Трудно сказать, с кого или с чего пошло это широкое течение — «литература корней», но оформилось оно и получило название, наверное, с выходом историко-очерковой книги «Корни» (1976) Алекса Хейли, проследившего свою родословную до самого дальнего колена. Исследование цепкости и ценности исконной почвы, отцовского начала, родовой крови, прочности этнических и семейных уз по понятным причинам наиболее отчетливо прослеживается у писателей, принадлежащих к национальным меньшинствам, а также у писателей-регионалистов, особенно южан, где смыкаются с неискореняющейся традицией утверждения социально-этической особости просвещенного Юга.
Красноречив в этом плане роман Р. П. Уоррена «Место, куда возвращаются» (1977) и судьба его главного действующего лица. Джед Тьюксбери оторвался от края, где рос, и уклада, который его формировал, сделался известным ученым, прикоснулся к значительным событиям века, но не нашел себя ни в чем и нигде и совершает, наконец, обратное движение в Алабаму.
«Место, куда возвращаются» — это не только последняя точка, поставленная на земном пути, временном существовании человека, но и конкретная почва традиции, образа жизни, отчего дома. Итоги жизни — в ее истоках. Такова единственная возможная реальность для личности, отчужденной от истории.
Что до произведений авторов иного, не англосаксонского происхождения, то тема начал и наследия — одна из форм общего оживления этнических культур США. Показательно в этом отношении состояние афроамериканского романа, который после некоторого застоя в начале 1970-х снова вышел на передовые рубежи литературного развития, постепенно возвращая себе ясные, здоровые социальные и духовные перспективы.
Неустойчивость общественной жизни наталкивала писателей на поиски духовных ценностей в семье («За окном спальни.
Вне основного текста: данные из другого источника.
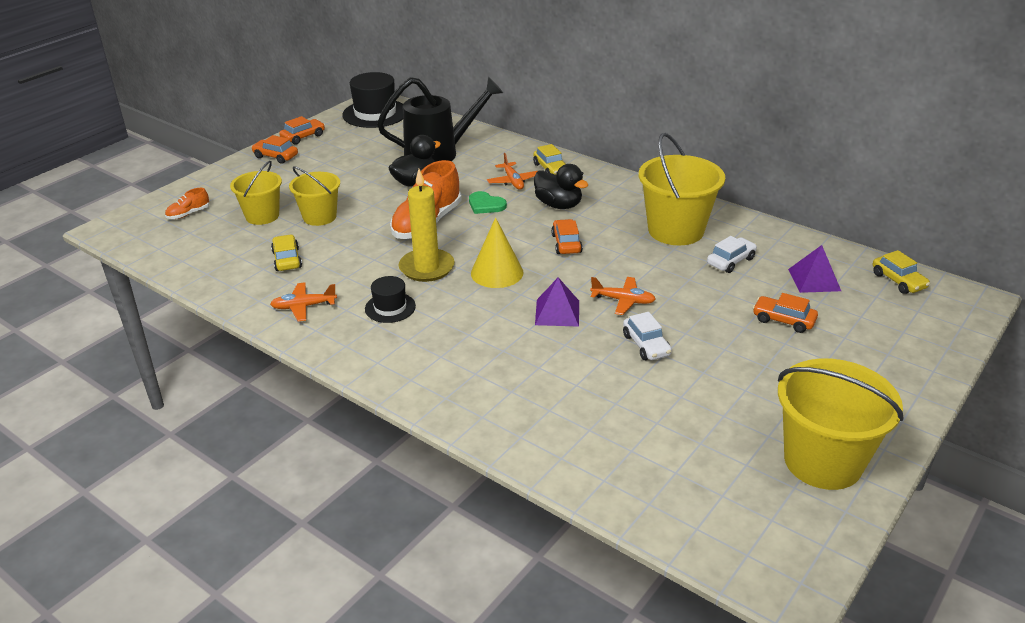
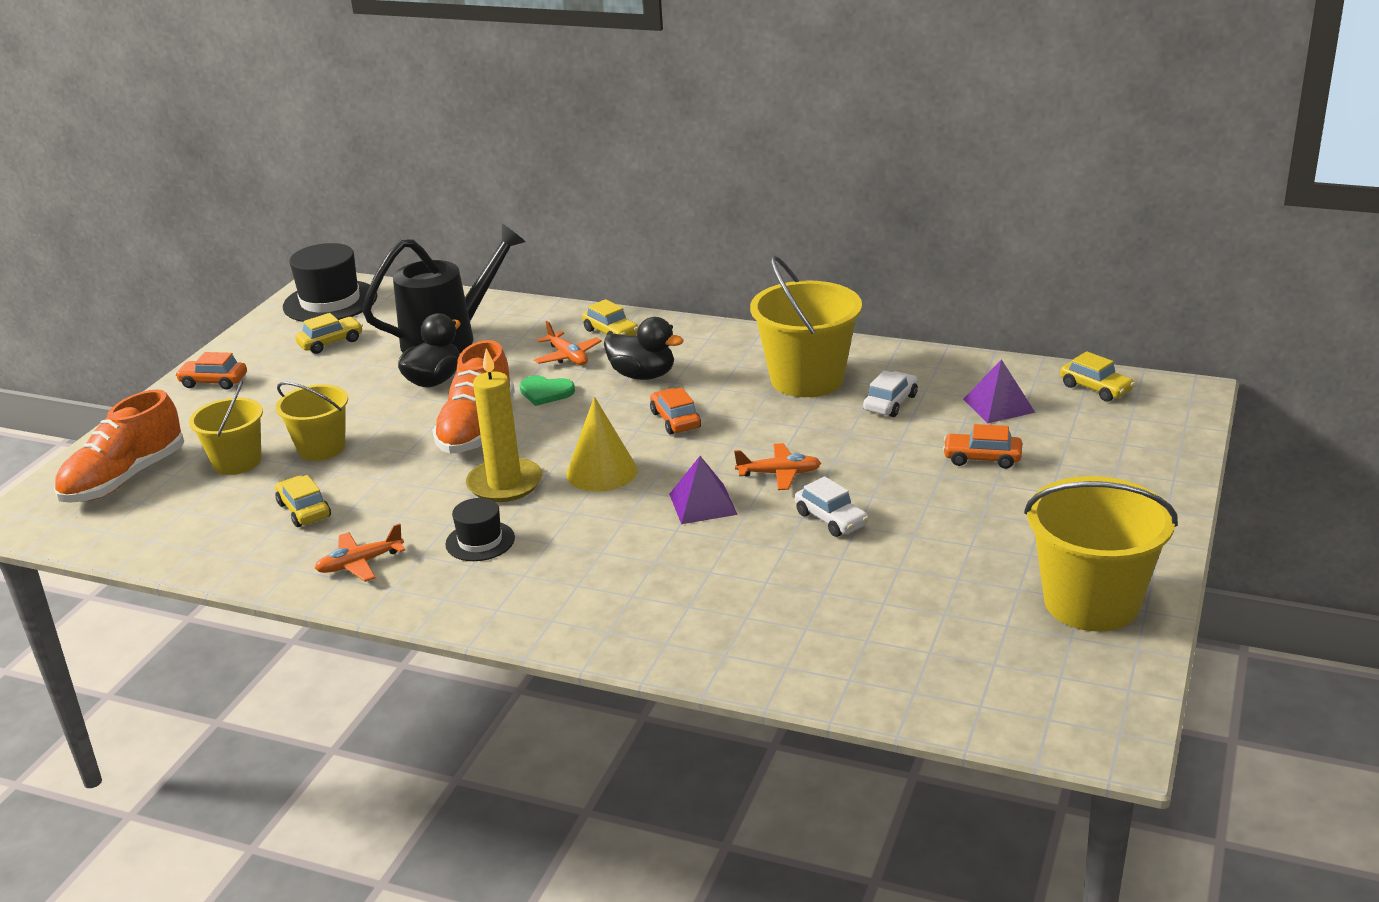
camera: 15 degrees left, 5 degrees down
(188, 214) = (124, 479): orange shoe -> orange shoe, size x2.18
(303, 137) = (240, 349): orange car -> none
(362, 142) = (331, 342): none -> yellow car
Семейный альбом» JI. Войвуди, 1975; «Земная оболочка» Р. Прайса, 1975, русский перевод; «Семья Даннов» Дж. Фаррела, 1976; «Песнь Соломона» Т. Моррисон, 1977, русский перевод; «Песнь равнин. Для женских голосов» Р. Морриса, 1979 и др.).
Литература США XX века за некоторыми исключениями не знает такой мощной традиции семейного повествования, как европейские. Редкие из названных произведений достигают типологически того органичного слияния семейного и социального, какое есть у Горького, Т. Манна, Дю Гара, Голсуорси, и уступают даже некоторым отечественным романам 1960-х годов — взять хотя бы «День восьмой» Т. Уайлдера или романы Дж. Чивера об Уопшотах. В них обнаруживается известная узость общественного видения и отсюда — недостаточность, неполнота реализма. И все-таки, обращаясь к первичной ячейке человеческого общества, писатели стремятся восстановить искусством распавшиеся в окружающем мире связи между людьми. Тем самым, несмотря на издержки, возрождается и развивается животворная традиция, особенно важная в таких условиях, когда в литературе очевидно «недоверие к реалистической полноте картины и тяготение к «притчевой» искусственности» (Дж. Гарднер).